What you are asked to do: From first line to last, copy the material below exactly.

Information given:
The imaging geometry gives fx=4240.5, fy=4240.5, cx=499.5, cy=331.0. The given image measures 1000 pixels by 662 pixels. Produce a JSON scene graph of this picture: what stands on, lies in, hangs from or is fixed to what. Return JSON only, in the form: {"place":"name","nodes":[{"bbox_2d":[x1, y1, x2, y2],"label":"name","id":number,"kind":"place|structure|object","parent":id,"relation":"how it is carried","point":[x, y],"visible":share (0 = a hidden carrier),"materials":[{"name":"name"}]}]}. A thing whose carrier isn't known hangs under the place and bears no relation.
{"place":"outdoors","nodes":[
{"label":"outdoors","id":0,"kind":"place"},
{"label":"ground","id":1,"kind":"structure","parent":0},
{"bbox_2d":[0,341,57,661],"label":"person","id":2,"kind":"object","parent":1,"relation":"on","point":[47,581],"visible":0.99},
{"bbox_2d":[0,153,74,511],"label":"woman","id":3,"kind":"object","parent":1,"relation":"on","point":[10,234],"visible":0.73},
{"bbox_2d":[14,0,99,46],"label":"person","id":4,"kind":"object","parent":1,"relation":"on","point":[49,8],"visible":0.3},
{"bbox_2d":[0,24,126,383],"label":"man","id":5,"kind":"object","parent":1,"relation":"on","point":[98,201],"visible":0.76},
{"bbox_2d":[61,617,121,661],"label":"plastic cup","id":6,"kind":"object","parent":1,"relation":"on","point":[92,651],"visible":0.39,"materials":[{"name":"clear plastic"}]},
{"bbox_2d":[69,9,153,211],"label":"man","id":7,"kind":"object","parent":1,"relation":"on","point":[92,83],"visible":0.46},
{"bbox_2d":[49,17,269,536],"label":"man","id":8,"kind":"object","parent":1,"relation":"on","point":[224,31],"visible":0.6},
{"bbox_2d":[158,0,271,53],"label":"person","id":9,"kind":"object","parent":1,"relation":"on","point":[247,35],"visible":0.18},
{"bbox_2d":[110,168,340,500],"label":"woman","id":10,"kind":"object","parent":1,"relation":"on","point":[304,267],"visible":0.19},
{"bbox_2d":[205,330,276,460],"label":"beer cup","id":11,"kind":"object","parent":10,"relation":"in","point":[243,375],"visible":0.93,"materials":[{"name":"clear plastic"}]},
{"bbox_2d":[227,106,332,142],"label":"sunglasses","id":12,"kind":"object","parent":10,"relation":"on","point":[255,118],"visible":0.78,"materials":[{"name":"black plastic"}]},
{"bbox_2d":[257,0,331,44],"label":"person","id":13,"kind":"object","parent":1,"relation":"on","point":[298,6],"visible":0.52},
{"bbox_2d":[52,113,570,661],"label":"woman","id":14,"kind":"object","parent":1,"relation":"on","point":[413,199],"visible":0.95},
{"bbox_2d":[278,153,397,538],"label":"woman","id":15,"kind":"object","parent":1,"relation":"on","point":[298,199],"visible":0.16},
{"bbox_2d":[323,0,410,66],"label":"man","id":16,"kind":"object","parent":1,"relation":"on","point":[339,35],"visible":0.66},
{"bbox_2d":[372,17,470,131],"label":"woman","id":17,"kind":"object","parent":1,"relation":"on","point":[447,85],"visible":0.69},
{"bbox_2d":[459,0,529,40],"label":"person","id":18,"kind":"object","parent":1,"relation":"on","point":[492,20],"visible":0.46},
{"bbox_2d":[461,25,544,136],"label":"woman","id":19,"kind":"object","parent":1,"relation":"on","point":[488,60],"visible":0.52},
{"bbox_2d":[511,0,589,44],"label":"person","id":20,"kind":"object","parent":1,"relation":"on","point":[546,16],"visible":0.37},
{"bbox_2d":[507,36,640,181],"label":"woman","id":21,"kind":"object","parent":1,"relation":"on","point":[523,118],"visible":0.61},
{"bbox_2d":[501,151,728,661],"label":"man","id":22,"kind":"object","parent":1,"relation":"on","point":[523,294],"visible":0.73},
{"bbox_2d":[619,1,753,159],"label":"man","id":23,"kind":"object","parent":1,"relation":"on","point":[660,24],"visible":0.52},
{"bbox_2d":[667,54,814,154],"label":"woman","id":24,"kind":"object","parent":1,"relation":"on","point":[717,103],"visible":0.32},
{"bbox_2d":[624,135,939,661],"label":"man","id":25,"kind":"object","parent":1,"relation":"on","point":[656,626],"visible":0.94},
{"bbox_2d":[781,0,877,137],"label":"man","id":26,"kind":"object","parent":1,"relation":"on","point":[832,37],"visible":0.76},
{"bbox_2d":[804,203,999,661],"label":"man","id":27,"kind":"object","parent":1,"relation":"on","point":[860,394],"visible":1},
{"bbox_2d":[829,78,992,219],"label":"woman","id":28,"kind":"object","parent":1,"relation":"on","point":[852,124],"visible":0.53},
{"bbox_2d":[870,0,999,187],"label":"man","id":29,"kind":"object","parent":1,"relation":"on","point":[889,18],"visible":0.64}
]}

Reply:
The imaging geometry gives fx=4240.5, fy=4240.5, cx=499.5, cy=331.0. The given image measures 1000 pixels by 662 pixels. Produce a JSON scene graph of this picture: what stands on, lies in, hangs from or is fixed to what. Return JSON only, in the form: {"place":"name","nodes":[{"bbox_2d":[x1, y1, x2, y2],"label":"name","id":number,"kind":"place|structure|object","parent":id,"relation":"how it is carried","point":[x, y],"visible":share (0 = a hidden carrier),"materials":[{"name":"name"}]}]}. A thing whose carrier isn't known hangs under the place and bears no relation.
{"place":"outdoors","nodes":[
{"label":"outdoors","id":0,"kind":"place"},
{"label":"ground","id":1,"kind":"structure","parent":0},
{"bbox_2d":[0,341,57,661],"label":"person","id":2,"kind":"object","parent":1,"relation":"on","point":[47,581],"visible":0.99},
{"bbox_2d":[0,153,74,511],"label":"woman","id":3,"kind":"object","parent":1,"relation":"on","point":[10,234],"visible":0.73},
{"bbox_2d":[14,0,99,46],"label":"person","id":4,"kind":"object","parent":1,"relation":"on","point":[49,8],"visible":0.3},
{"bbox_2d":[0,24,126,383],"label":"man","id":5,"kind":"object","parent":1,"relation":"on","point":[98,201],"visible":0.76},
{"bbox_2d":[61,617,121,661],"label":"plastic cup","id":6,"kind":"object","parent":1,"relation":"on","point":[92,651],"visible":0.39,"materials":[{"name":"clear plastic"}]},
{"bbox_2d":[69,9,153,211],"label":"man","id":7,"kind":"object","parent":1,"relation":"on","point":[92,83],"visible":0.46},
{"bbox_2d":[49,17,269,536],"label":"man","id":8,"kind":"object","parent":1,"relation":"on","point":[224,31],"visible":0.6},
{"bbox_2d":[158,0,271,53],"label":"person","id":9,"kind":"object","parent":1,"relation":"on","point":[247,35],"visible":0.18},
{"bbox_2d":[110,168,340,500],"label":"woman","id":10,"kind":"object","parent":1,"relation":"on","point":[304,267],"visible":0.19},
{"bbox_2d":[205,330,276,460],"label":"beer cup","id":11,"kind":"object","parent":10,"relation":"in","point":[243,375],"visible":0.93,"materials":[{"name":"clear plastic"}]},
{"bbox_2d":[227,106,332,142],"label":"sunglasses","id":12,"kind":"object","parent":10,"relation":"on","point":[255,118],"visible":0.78,"materials":[{"name":"black plastic"}]},
{"bbox_2d":[257,0,331,44],"label":"person","id":13,"kind":"object","parent":1,"relation":"on","point":[298,6],"visible":0.52},
{"bbox_2d":[52,113,570,661],"label":"woman","id":14,"kind":"object","parent":1,"relation":"on","point":[413,199],"visible":0.95},
{"bbox_2d":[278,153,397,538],"label":"woman","id":15,"kind":"object","parent":1,"relation":"on","point":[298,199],"visible":0.16},
{"bbox_2d":[323,0,410,66],"label":"man","id":16,"kind":"object","parent":1,"relation":"on","point":[339,35],"visible":0.66},
{"bbox_2d":[372,17,470,131],"label":"woman","id":17,"kind":"object","parent":1,"relation":"on","point":[447,85],"visible":0.69},
{"bbox_2d":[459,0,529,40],"label":"person","id":18,"kind":"object","parent":1,"relation":"on","point":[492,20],"visible":0.46},
{"bbox_2d":[461,25,544,136],"label":"woman","id":19,"kind":"object","parent":1,"relation":"on","point":[488,60],"visible":0.52},
{"bbox_2d":[511,0,589,44],"label":"person","id":20,"kind":"object","parent":1,"relation":"on","point":[546,16],"visible":0.37},
{"bbox_2d":[507,36,640,181],"label":"woman","id":21,"kind":"object","parent":1,"relation":"on","point":[523,118],"visible":0.61},
{"bbox_2d":[501,151,728,661],"label":"man","id":22,"kind":"object","parent":1,"relation":"on","point":[523,294],"visible":0.73},
{"bbox_2d":[619,1,753,159],"label":"man","id":23,"kind":"object","parent":1,"relation":"on","point":[660,24],"visible":0.52},
{"bbox_2d":[667,54,814,154],"label":"woman","id":24,"kind":"object","parent":1,"relation":"on","point":[717,103],"visible":0.32},
{"bbox_2d":[624,135,939,661],"label":"man","id":25,"kind":"object","parent":1,"relation":"on","point":[656,626],"visible":0.94},
{"bbox_2d":[781,0,877,137],"label":"man","id":26,"kind":"object","parent":1,"relation":"on","point":[832,37],"visible":0.76},
{"bbox_2d":[804,203,999,661],"label":"man","id":27,"kind":"object","parent":1,"relation":"on","point":[860,394],"visible":1},
{"bbox_2d":[829,78,992,219],"label":"woman","id":28,"kind":"object","parent":1,"relation":"on","point":[852,124],"visible":0.53},
{"bbox_2d":[870,0,999,187],"label":"man","id":29,"kind":"object","parent":1,"relation":"on","point":[889,18],"visible":0.64}
]}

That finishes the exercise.